Batteries Should not go in Garbage-True or False?
Have you ever wondered whether batteries should be disposed along with the rest of the ordinary home garbage? If so then take heart because you are not alone. It’s true that most people are aware that batteries can be recycled. However, very few among them know for certain that practically all variants of the battery are 100% recyclable. If you still have doubts regarding the assertions made above then read on to learn more.
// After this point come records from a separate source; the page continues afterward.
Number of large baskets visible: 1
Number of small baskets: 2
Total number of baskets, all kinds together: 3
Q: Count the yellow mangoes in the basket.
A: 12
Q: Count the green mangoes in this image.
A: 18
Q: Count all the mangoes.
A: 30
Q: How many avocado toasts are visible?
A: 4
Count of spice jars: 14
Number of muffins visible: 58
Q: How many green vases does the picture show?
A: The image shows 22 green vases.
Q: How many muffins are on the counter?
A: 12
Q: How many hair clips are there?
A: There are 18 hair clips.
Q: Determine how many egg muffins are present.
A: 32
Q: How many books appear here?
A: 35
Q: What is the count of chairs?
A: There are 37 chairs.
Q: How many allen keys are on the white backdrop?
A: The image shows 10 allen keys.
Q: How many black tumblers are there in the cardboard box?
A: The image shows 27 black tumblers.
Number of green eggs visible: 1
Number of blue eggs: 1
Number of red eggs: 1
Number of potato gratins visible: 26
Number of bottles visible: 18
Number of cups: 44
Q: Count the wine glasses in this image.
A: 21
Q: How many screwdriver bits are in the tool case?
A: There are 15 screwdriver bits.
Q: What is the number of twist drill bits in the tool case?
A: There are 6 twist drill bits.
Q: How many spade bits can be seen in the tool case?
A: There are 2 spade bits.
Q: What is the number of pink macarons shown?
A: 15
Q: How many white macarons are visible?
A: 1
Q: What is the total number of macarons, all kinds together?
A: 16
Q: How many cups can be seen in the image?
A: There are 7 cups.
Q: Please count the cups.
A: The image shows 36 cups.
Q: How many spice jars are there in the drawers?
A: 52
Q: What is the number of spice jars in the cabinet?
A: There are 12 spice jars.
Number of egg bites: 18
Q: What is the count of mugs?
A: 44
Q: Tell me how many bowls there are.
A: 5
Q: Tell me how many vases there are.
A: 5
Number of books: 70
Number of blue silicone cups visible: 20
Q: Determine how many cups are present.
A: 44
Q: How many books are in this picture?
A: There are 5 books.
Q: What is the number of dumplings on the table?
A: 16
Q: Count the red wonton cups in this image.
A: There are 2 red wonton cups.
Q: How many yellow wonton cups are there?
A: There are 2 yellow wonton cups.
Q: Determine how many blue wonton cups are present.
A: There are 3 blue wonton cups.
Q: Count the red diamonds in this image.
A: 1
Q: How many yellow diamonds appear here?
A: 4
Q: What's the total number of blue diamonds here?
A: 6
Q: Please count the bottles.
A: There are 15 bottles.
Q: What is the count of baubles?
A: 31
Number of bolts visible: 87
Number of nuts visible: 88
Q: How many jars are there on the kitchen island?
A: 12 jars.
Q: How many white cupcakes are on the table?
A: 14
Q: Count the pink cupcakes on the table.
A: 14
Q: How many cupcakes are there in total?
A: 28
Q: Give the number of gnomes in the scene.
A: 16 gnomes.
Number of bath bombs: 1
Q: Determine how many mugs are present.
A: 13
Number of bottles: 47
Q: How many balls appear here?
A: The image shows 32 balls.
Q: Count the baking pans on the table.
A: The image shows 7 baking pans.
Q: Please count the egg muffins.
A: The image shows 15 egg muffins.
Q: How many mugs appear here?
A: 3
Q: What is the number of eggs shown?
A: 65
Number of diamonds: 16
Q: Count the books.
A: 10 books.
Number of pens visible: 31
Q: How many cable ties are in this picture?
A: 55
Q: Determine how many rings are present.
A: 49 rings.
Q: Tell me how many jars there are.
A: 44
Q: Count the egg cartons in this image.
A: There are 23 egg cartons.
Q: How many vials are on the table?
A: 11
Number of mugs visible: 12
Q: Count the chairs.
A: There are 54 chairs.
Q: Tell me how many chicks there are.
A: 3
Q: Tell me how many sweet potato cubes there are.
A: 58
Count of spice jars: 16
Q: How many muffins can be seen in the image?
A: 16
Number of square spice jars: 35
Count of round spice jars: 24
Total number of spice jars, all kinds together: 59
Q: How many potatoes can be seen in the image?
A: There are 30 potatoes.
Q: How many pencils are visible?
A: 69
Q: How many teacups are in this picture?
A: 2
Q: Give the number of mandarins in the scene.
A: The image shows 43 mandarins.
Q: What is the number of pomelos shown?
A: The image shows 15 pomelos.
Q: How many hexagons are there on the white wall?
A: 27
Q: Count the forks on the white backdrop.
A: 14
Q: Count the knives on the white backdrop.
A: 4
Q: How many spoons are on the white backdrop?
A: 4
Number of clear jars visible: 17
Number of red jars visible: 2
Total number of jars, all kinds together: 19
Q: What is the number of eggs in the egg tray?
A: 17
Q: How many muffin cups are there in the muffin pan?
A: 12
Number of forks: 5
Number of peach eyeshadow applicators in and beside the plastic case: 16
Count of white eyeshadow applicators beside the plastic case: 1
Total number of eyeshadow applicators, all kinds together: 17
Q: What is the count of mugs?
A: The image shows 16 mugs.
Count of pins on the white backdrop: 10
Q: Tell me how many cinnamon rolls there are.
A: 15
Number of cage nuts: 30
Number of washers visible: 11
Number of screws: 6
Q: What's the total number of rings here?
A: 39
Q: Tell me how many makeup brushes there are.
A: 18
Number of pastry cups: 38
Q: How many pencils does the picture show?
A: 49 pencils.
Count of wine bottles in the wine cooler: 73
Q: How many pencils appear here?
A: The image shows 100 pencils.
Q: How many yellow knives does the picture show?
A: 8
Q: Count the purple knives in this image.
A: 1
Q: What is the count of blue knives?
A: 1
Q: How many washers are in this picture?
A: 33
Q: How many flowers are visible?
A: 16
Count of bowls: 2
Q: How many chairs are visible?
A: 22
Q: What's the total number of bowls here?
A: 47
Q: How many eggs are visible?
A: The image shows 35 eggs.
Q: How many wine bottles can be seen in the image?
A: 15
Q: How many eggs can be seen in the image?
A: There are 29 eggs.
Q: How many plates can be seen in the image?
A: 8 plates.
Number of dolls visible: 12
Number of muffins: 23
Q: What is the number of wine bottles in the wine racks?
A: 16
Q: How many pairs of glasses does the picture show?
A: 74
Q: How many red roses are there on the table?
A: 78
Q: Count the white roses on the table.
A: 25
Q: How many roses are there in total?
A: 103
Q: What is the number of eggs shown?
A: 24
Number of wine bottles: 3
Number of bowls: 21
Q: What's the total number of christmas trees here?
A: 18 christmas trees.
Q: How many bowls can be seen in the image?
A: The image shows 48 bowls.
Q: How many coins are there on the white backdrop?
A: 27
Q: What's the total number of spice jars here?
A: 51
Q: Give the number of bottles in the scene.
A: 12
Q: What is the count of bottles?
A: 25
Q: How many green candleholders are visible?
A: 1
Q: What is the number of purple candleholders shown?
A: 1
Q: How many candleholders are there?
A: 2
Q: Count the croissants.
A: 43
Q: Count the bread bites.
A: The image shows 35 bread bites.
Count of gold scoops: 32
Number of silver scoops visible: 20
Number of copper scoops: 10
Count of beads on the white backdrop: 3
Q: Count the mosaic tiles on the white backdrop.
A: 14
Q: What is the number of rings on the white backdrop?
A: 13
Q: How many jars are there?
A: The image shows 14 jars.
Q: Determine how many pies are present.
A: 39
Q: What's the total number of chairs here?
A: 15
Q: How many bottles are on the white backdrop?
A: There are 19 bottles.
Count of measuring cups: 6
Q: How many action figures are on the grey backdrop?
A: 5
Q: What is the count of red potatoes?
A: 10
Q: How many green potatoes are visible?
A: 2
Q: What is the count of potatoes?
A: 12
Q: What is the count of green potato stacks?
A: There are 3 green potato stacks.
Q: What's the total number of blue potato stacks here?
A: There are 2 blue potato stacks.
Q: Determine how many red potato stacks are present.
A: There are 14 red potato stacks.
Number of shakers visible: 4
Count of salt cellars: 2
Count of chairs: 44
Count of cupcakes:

There are over eight different types of battery all of which are 100% recyclable. This means that 100% of the materials used in making each type of battery are recovered and used to make new batteries or some other product. What follows is a brief description of some of the more common battery types and how they are recycled.
- Zinc-Carbon Battery
This battery type has a long history of use because it was among the first to be mass produced. The D size version was and is still used to power toys, hand-held torches and a variety of small gadgets. Batteries are broken apart during the first stage of the recycling process. Automated sorting gives carbon rods, manganese oxide powder, zinc casings and paper. The four constituents are then reused to making new batteries.
- Lithium ion Battery
The lithium ion battery gained popularity with the advent of the mobile phone. This battery is now found in smart phones, tablets, laptops and high end toys. During recycling, mechanical hammers pound the batteries to pieces. The metals are separated on the basis of their varying melting points and then cast into ingots and the plastic into pellets. The plastic and metal ingots are then used in the manufacture of new batteries or other products.
- Nickel-Cadmium Battery
This was the first mass produced rechargeable battery. The AAA and AA size versions are used mainly in TV remotes and high end toys. During recycling the batteries are mechanically broken apart. The plastic is molten and reformed into pellets while the metals are separated by thermal treatment and cast into ingots. The plastic pellets and metal ingots are then used in making new batteries.
All in all, each of the eight battery types is recycled in a manner similar to those explained above. Therefore instead of putting batteries with the rest of the garbage, you should put them in a small plastic bag and then leave it next to the garbage. You will make it easier for waste collection crews to segregate the batteries from the garbage for recycling.